How the federal government divvies out DSH payments has been a major source of litigation in past years, with some cases reaching the Supreme Court. Many of the suits center on how the HHS should calculate DSH funding, which gives additional reimbursement to hospitals that serve disproportionately low-income populations.

The suit in Texas Northern District Court decided Thursday focuses on a 2023 hospital payment rule in which the HHS carved out a portion of low-income patients in the state from qualifying for DSH reimbursement.

Medicare adjusts payments higher to hospitals that serve more vulnerable patients to account for those facilities’ generally higher costs and lower revenues.
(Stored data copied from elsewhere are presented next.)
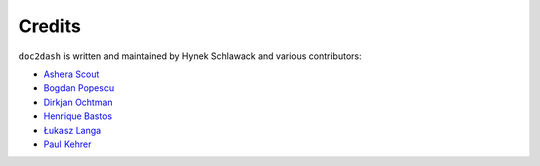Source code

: Credits
-------

``doc2dash`` is written and maintained by Hynek Schlawack and various
contributors:

- `Ashera Scout <https://github.com/asherascout>`_
- `Bogdan Popescu <https://kapeli.com/dash>`_
- `Dirkjan Ochtman <https://github.com/djc>`_
- `Henrique Bastos <https://github.com/henriquebastos>`_
- `Łukasz Langa <https://github.com/ambv>`_
- `Paul Kehrer <https://github.com/reaperhulk>`_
Regulators calculate whether a hospital qualifies (and the corresponding size of their adjustment) through a measure called the DSH percentage.

Since 2006, hospitals in Texas were allowed to include patients in that calculation that receive benefits through Medicaid demonstration waivers, which let states test changes to their Medicaid program. A Texas waiver approved in early 2021 allowed the state to create a bucket of funds for hospitals to help cover uncompensated care. As a result, patients could have their medical costs offset by payments from the pool, while hospitals could include those patients in calculating their DSH percentage.

But last August, the HHS excluded patients receiving benefits from that pool from the DSH percentage calculation, sparking the hospitals’ suit earlier this year.

The court agreed that the HHS doesn’t have the discretion to carve out patients from the calculation that the statute allows to be included. Since the HHS approved Texas’ demonstration project, any beneficiaries should be included in the DSH calculation, Judge Mark Pittman decided.

“No take-backs,” the judge wrote in his opinion.